Work Day

I’m glad I didn’t go sailing today. While mostly sunny, the temps topped out at 45F and the predicted 5-10 mph wind did not materialize. I can’t wait to have a boat that will row in addition to sail so that days like this with time but not so much wind I can go exploring some of the narrow side fingers of our lakes.

So instead of sailing I started out cutting out the two masts from the two ply 5/4″ x 3.5″ Southern Yellow Pine (SYP) I glued up a while back. The two pieces are 2″ square at the base of the mast tapering down to 1.5″ square at the top and are 11’6″ long. I wasn’t sure how cutting them with the circular saw would work, but they came out great. The wood is heavier and stiffer than the white pine 2x4s that I carved the yard and boom from. SYP was the traditional wood used for masts here in the southeastern US back in the day, so it’s fun to harken back to the olden days with that little piece of the boat even if the rest of the plywood construction is less historical.
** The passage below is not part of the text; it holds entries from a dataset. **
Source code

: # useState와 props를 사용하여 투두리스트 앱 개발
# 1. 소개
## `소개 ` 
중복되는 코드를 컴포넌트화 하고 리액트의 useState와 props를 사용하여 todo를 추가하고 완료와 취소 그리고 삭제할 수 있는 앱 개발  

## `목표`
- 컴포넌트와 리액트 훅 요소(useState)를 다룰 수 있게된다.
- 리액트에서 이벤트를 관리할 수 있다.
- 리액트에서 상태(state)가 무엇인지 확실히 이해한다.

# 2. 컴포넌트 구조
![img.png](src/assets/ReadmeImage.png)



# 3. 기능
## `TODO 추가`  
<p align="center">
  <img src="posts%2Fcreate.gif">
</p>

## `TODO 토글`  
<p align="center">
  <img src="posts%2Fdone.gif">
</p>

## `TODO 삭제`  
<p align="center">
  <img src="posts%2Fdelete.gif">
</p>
Look at the pitch lines in the mast

Look at the pitch lines in the mast

After cutting out the masts I gave them a light sanding so they are ready to be planed down to octagons. Then I sanded down the yard and boom to roughly circular shapes. The boom is a little lumpier than the yard, but that’s okay. I’ll give them another fine sanding, drill holes in the ends to hold the sail and then give them several coats of spar varnish when the weather warms up.

roundish yard and boom

roundish yard and boom

Finally I cut out the last plywood pieces. 3 pieces for the leeboard, 3 pieces for the rudder stock (the part attached to the back of the boat on hinges) and 2 pieces for the rudder board (the piece that will pivot down into the water). Both the leeboard and rudder will be weighted with lead. The idea is that you’ll uncleat both of them once you’ve launched and aren’t rowing and they’ll drop into the water and stay down without any intervention. Then if you sail through a low spot, etc, they’ll ride up and then drop back down again. Next I’ll glue all the plywood blanks together and after they’ve set I’ll go back and cut the final, complex shapes for each of these items. After that there is only one more piece to fashion – the tiller. Well, then the decorative dragon head for the front of the boat too. It’s nearly time for a sail kit, but I did our taxes and found we owe a bunch of money to Uncle Sam, so that might have to wait a bit longer.